In the present study, we investigated the in vitro production pattern of bilirubin photoisomers by phototherapy light from the bilirubin-human serum albumin complex.
No clear difference was found in the curves relative to (ZZ)-bilirubin and its photoisomers under aerobic and anaerobic conditions. The ratio of (EZ)-cyclobilirubin to (ZZ)-bilirubin increased proportionately to the dose of irradiating light and no photoequilibrium state was observed analogous to that found in configurational photoisomerization.
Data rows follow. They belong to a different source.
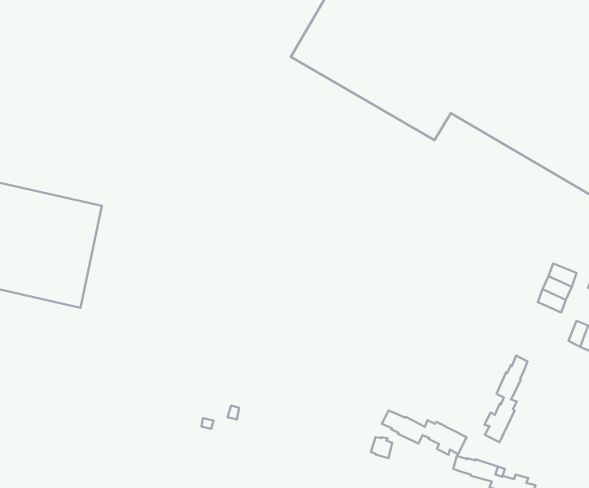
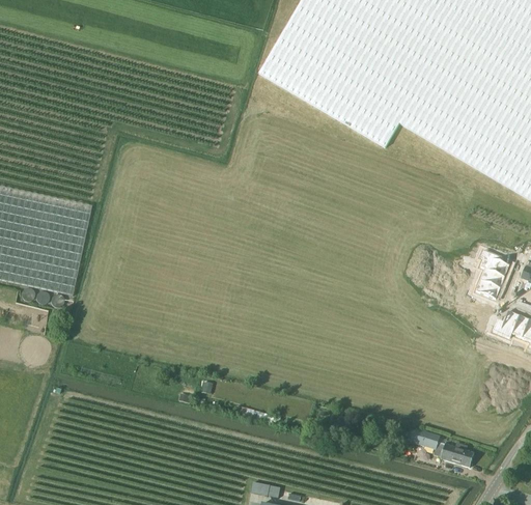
building: [485,356,528,442] -> none
building: [382,410,466,455] -> none

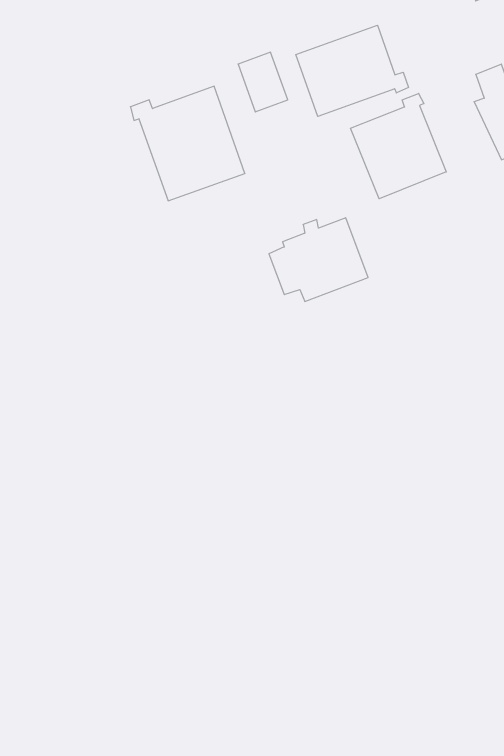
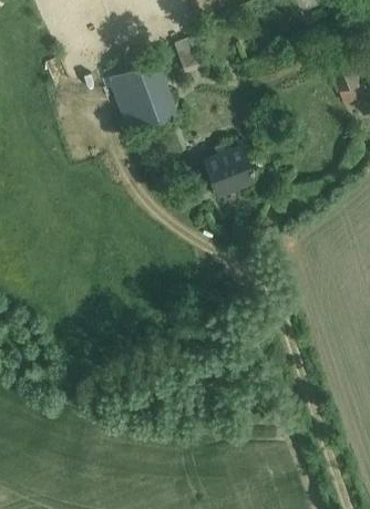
building: [296,25,408,116] -> none
building: [351,93,446,199] -> none

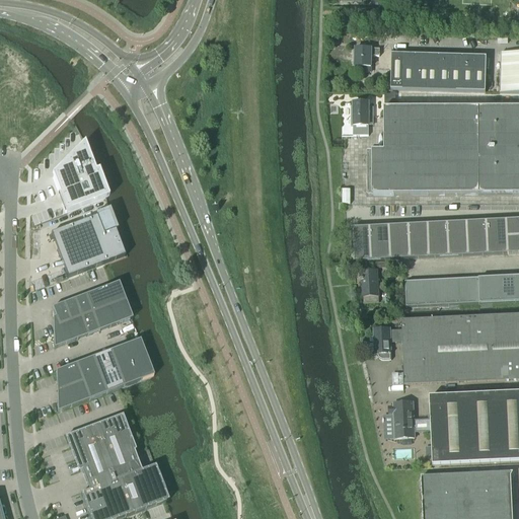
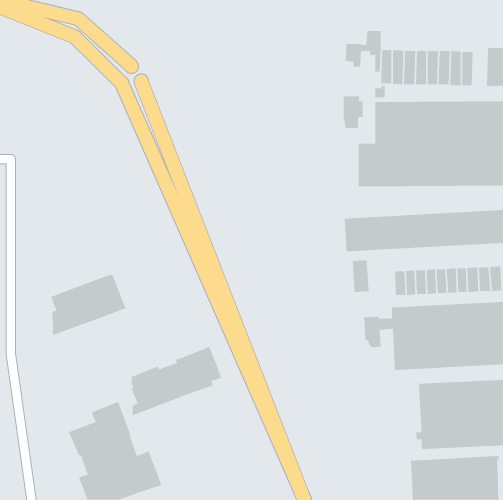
building: [54,140,112,211] -> none
building: [53,209,127,275] -> none
building: [58,337,151,409] -> [131,346,222,416]
building: [390,398,433,435] -> none

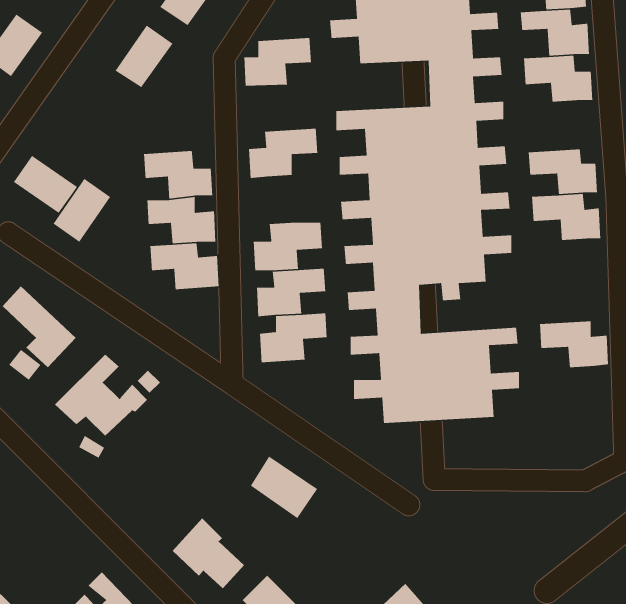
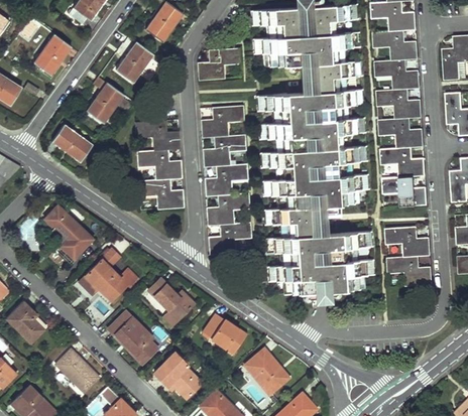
building: none -> [377,89,422,120]
building: none -> [202,135,247,167]
building: [52,178,111,243] -> [86,82,123,123]
building: none -> [382,176,427,206]
building: none -> [387,257,432,288]
building: none -> [147,277,193,319]
building: none -> [108,311,156,363]
building: none -> [243,348,287,394]
building: none -> [52,349,98,393]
The concentration of (EZ)- and (EE)-cyclobilirubin increased proportionately with the grade of the percentage decrease in A(460 nm) from 0 to 23%. With a percentage decrease in A(460 nm) of 23% or more, the cyclobilirubin concentrations reached a steady state. The reason for this appears to be that the concentration of (ZZ)-bilirubin, a substrate for photoisomers, dropped below 1 mg/100 mL. Biliverdin was produced only in trace amounts. However, the absorption at 520--700 nm increased after a percentage decrease in A(460 nm) of more than 23%.
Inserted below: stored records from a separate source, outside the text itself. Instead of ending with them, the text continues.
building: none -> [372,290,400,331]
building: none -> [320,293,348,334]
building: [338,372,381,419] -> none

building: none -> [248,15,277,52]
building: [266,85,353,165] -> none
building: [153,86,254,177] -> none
The results of the present study show that little bilirubin photooxidation occurred with in vitro aerobic photoirradiation. Before the concentration of cyclobilirubin reaches a steady state, it is theoretically valid to use the percentage decrease in A(460 nm) for the evaluation of the clinical efficacy of the light source.
新生儿高胆红素血症光疗的主要机制是(EZ)-和(EE)-环胆红素(4E,15Z-和4E,15E-环胆红素)的生成与排泄。因此,光疗光源的临床疗效必须通过体外光照射下由(ZZ)-胆红素形成环胆红素来评估。
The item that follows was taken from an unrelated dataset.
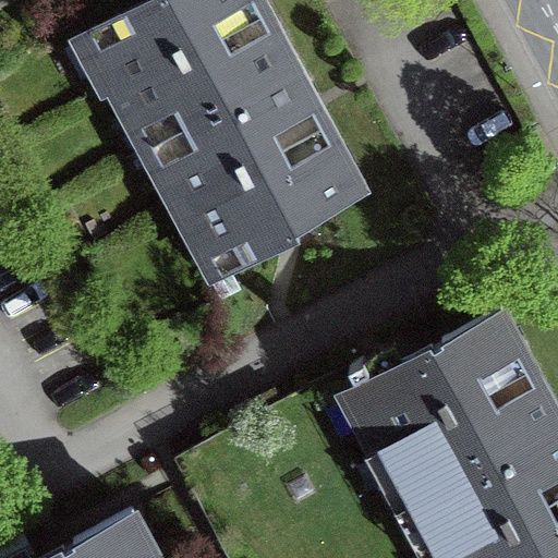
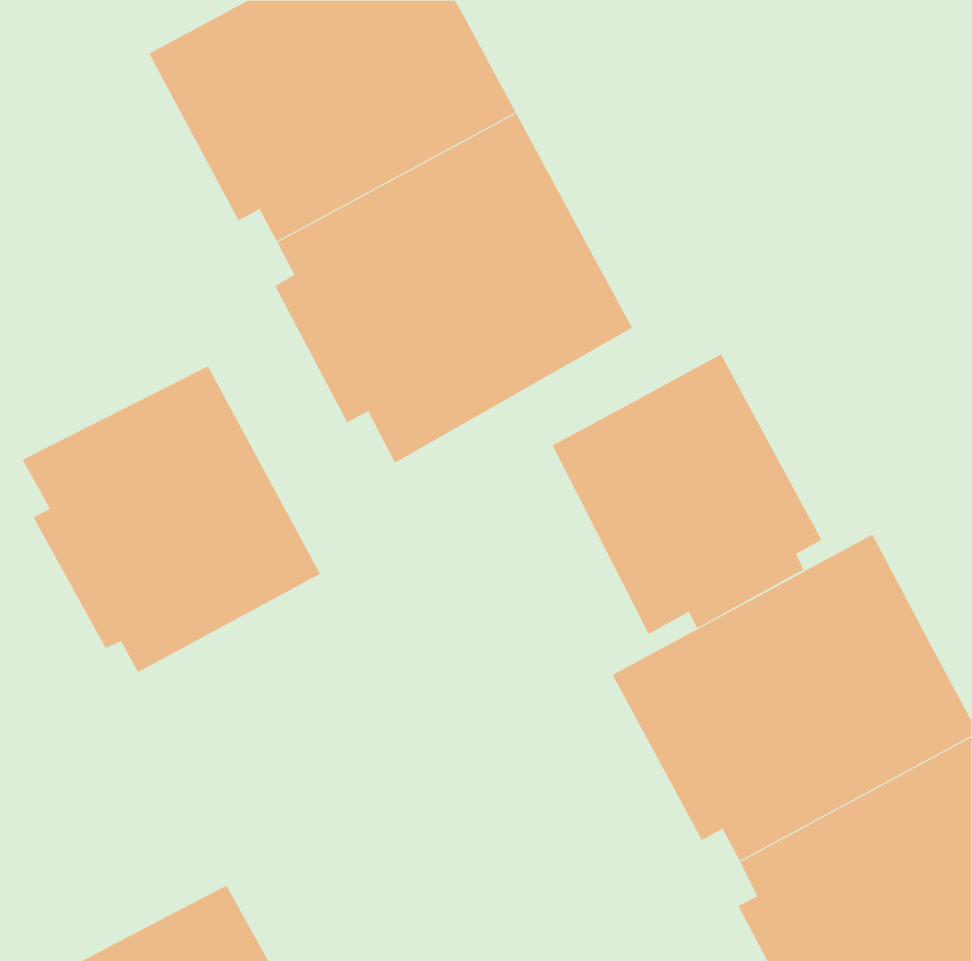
building: none -> [552,354,822,635]
building: none -> [22,365,321,673]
在本研究中,我们研究了胆红素-人血清白蛋白复合物经光疗光照射后胆红素光异构体的体外生成模式。
在有氧和无氧条件下,(ZZ)-胆红素及其光异构体的曲线未发现明显差异。(EZ)-环胆红素与(ZZ)-胆红素的比例随照射光剂量成比例增加,且未观察到类似于构型光异构化中发现的光平衡状态。(EZ)-和(EE)-环胆红素的浓度随A(460nm)从0到23%的下降百分比成比例增加。当A(460nm)下降百分比达到23%或更高时,环胆红素浓度达到稳定状态。其原因似乎是光异构体的底物(ZZ)-胆红素浓度降至1mg/100mL以下。仅产生微量的胆绿素。然而,在A(460nm)下降百分比超过23%后,520 - 700nm处的吸光度增加。
本研究结果表明,体外有氧光照射时胆红素光氧化很少发生。在环胆红素浓度达到稳定状态之前,从理论上讲,使用A(460nm)的下降百分比来评估光源的临床疗效是有效的。